In the field of healthcare, the acquisition of sample is usually restricted by multiple considerations, including cost, labor- intensive annotation, privacy concerns, and radiation hazards, therefore, synthesizing images-of-interest is an important tool to data augmentation. Diffusion models have recently attained state-of-the-art results in various synthesis tasks, and embedding energy functions has been proved that can effectively guide the pre-trained model to synthesize target samples. However, we notice that current method development and validation are still limited to improving indicators, such as Fréchet Inception Distance score (FID) and Inception Score (IS), and have not provided deeper investigations on downstream tasks, like disease grading and diagnosis. Moreover, existing classifier guidance which can be regarded as a special case of energy function can only has a singular effect on altering the distribution of the synthetic dataset.

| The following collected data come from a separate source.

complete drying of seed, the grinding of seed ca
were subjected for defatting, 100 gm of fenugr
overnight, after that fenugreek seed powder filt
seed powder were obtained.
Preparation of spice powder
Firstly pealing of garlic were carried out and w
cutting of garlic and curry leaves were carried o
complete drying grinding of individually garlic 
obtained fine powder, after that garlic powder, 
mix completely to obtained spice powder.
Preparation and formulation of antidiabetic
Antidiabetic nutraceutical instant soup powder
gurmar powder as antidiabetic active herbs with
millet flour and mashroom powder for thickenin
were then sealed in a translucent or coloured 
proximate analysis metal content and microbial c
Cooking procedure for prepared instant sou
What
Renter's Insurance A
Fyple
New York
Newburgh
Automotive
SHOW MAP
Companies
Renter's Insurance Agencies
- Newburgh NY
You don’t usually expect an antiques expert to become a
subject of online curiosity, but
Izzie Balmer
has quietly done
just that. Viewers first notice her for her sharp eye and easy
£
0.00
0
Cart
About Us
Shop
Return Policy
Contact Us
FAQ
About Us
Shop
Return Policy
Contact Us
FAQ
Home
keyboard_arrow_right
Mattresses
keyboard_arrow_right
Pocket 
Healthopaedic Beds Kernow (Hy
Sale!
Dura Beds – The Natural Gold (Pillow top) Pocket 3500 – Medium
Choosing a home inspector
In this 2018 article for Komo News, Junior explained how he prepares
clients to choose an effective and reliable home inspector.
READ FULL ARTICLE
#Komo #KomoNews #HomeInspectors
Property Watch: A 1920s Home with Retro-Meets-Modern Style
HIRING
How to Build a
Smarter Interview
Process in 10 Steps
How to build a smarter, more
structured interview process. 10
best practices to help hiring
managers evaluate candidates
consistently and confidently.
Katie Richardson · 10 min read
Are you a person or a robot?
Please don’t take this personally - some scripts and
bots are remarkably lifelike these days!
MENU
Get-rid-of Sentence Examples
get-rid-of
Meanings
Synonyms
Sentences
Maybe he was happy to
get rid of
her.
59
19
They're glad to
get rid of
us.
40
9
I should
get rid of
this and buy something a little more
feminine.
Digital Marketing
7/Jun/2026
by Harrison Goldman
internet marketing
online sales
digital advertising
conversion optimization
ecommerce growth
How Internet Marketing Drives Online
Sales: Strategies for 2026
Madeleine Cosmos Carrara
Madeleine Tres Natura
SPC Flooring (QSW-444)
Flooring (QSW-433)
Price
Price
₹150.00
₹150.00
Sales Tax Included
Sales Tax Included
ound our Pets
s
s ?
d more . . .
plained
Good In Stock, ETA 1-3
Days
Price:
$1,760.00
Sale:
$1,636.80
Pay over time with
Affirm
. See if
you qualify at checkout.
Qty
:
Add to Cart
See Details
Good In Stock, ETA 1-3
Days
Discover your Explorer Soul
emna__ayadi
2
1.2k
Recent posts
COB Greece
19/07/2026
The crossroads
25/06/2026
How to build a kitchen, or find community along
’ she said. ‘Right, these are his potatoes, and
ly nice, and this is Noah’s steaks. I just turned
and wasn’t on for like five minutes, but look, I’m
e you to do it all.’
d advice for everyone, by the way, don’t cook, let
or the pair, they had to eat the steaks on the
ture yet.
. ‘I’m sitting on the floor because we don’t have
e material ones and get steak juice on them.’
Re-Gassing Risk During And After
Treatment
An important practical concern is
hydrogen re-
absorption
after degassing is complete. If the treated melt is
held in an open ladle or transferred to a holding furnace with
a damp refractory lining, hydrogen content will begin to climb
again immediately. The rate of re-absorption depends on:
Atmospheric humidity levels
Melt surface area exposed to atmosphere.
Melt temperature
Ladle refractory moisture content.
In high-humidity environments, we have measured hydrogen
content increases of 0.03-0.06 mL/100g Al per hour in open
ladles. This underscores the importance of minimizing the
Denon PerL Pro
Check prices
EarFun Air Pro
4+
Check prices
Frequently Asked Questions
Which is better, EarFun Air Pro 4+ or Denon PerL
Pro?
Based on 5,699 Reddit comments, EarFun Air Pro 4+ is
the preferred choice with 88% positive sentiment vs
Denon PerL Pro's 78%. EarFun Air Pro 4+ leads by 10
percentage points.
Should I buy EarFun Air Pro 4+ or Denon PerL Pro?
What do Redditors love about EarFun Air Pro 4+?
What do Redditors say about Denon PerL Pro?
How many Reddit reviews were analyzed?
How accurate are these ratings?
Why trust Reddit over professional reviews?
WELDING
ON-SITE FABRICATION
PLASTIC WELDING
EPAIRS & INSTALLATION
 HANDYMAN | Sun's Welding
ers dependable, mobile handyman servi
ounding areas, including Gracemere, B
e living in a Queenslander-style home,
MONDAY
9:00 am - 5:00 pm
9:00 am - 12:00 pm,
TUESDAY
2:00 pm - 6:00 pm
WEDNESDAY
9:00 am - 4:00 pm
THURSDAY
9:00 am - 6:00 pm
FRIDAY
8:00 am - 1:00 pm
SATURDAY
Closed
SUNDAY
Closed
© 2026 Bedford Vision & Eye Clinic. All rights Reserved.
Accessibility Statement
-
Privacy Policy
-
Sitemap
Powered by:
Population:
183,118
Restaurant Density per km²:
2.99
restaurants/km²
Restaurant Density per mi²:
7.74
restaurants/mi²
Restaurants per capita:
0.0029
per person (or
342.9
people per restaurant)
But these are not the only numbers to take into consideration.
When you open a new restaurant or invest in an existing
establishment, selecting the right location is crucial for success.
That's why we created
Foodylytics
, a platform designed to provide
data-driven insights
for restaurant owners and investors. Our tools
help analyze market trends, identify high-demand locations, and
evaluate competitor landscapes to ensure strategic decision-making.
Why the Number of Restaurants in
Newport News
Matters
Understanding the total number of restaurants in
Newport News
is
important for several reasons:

This may contribute to in-distribution synthetic sample that has limited help to downstream model optimization. All these limitations remind that we still have a long way to go to achieve controllable generation. In this work, we first conducted an analysis on previous guidance as well as its contributions on further applications from the perspective of data distribution. To synthesize samples which can help downstream applications, we then introduce uncertainty guidance in each sampling step and design an uncertainty-guided diffusion models. Extensive experiments on four medical datasets, with ten classic networks trained on the augmented sample sets provided a comprehensive evaluation on the practical contributions of our methodology. Furthermore, we provide a theoretical guarantee for general gradient guidance in diffusion models, which would benefit future research on investigating other forms of measurement guidance for specific generative tasks.
在医疗保健领域,样本的获取通常受到多种因素的限制,包括成本、劳动密集型注释、隐私问题和辐射危害等。因此,合成感兴趣的图像是数据增强的重要工具。扩散模型最近在各种合成任务中取得了最先进的结果,并且已经证明嵌入能量函数可以有效地指导预训练模型合成目标样本。然而,我们注意到当前的方法开发和验证仍然局限于提高指标,如 Fréchet Inception Distance 得分 (FID) 和 Inception Score (IS),而没有对下游任务(如疾病分级和诊断)进行更深入的研究。此外,现有的分类器指导(可以看作是能量函数的一个特例)只能对改变合成数据集的分布产生单一的影响。这可能导致在分布内的合成样本对下游模型优化的帮助有限。所有这些局限性提醒我们,要实现可控生成,还有很长的路要走。在这项工作中,我们首先从数据分布的角度分析了先前的指导及其对进一步应用的贡献。为了合成有助于下游应用的样本,我们在每个采样步骤中引入不确定性指导,并设计了不确定性引导的扩散模型。在四个医疗数据集上进行了广泛的实验,使用十种经典网络在增强的样本集上进行训练,对我们的方法的实际贡献进行了全面评估。此外,我们为扩散模型中的一般梯度指导提供了理论保证,这将有助于未来对特定生成任务的其他形式的度量指导进行研究。